Alors, les gens, surtout dans les corporations, et c'est la même chose chez les entreprises, se retrouvent avec le même problème. C'est qu'à un moment donné - d'autant plus si c'est des PME parce que là ils n'ont pas de service de formation pour être capable de juger de ce qui leur est offert - on se retrouve dans la situation suivante, qui est un petit peu comparable - il me reste quatre minutes, bon, O.K. merci - à ce qu'on a retrouvé à l'époque de l'informatique lorsque ça s'est introduit dans les entreprises où il y avait un fournisseur qui arrivait et qui disait: Moi je peux vous founir tout ce dont vous avez besoin. Donc, les gens ne choisissaient pas des équipements spécifiques en fonction de leurs besoins, mais plutôt des fournisseurs. Là, on se retrouvait avec une foule de problèmes dans les entreprises avec des équipements qui n'étaient pas optimum par rapport aux besoins de l'entreprise.

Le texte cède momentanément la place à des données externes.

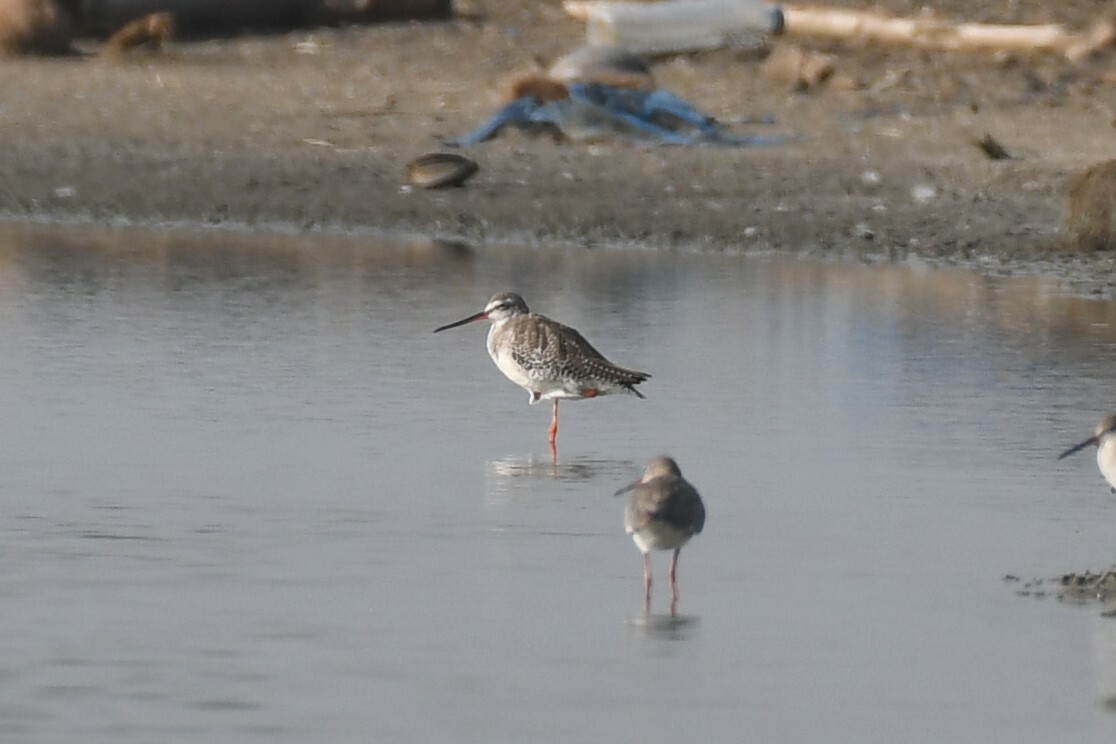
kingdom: Animalia
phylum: Chordata
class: Aves
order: Charadriiformes
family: Scolopacidae
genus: Tringa
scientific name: Tringa erythropus
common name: Spotted redshank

Moi, je dirais que par rapport à la formation, c'est un peu le même problème. Les entreprises en général vont choisir plus un fournisseur avant de choisir une activité, parce qu'il n'est pas possible de comparer les activités. Si vous prenez un cours de WordPerfect donné par un cégep X ou une commission scolaire Y, essayez de savoir lequel est le meilleur. Je mets au défi n'importe qui de le savoir avant de suivre l'activité. Ce n'est pas possible.

Donc, il y a un problème que je vois pour que, effectivement, il y ait un accès à l'information qui permettrait aux entreprises de vraiment bénéficier d'une certaine forme de standardisation au niveau de l'information sur les activités de formation disponibles sur le marché. Ça, entre autres, ça permettrait de distinguer, au niveau des objectifs, entre connaître une technique, par exemple, qui est un objectif quand même assez général, et appliquer cette même technique-là. C'est quand même deux objectifs de niveaux très différents, mais quand on sait que les entreprises préfèrent souvent des objectifs de type appliquer plutôt que des objectifs de type connaître, on se rend vite compte qu'elles peuvent facilement être induites en erreur pas par une mauvaise volonté, mais souvent par un contexte qui favorise ça au niveau du marketing des activités de formation. Donc, moi, je trouve que c'est important. C'est un point qui m'apparaît important. Je vais aller rapidement. Ça va vite, 15 minutes.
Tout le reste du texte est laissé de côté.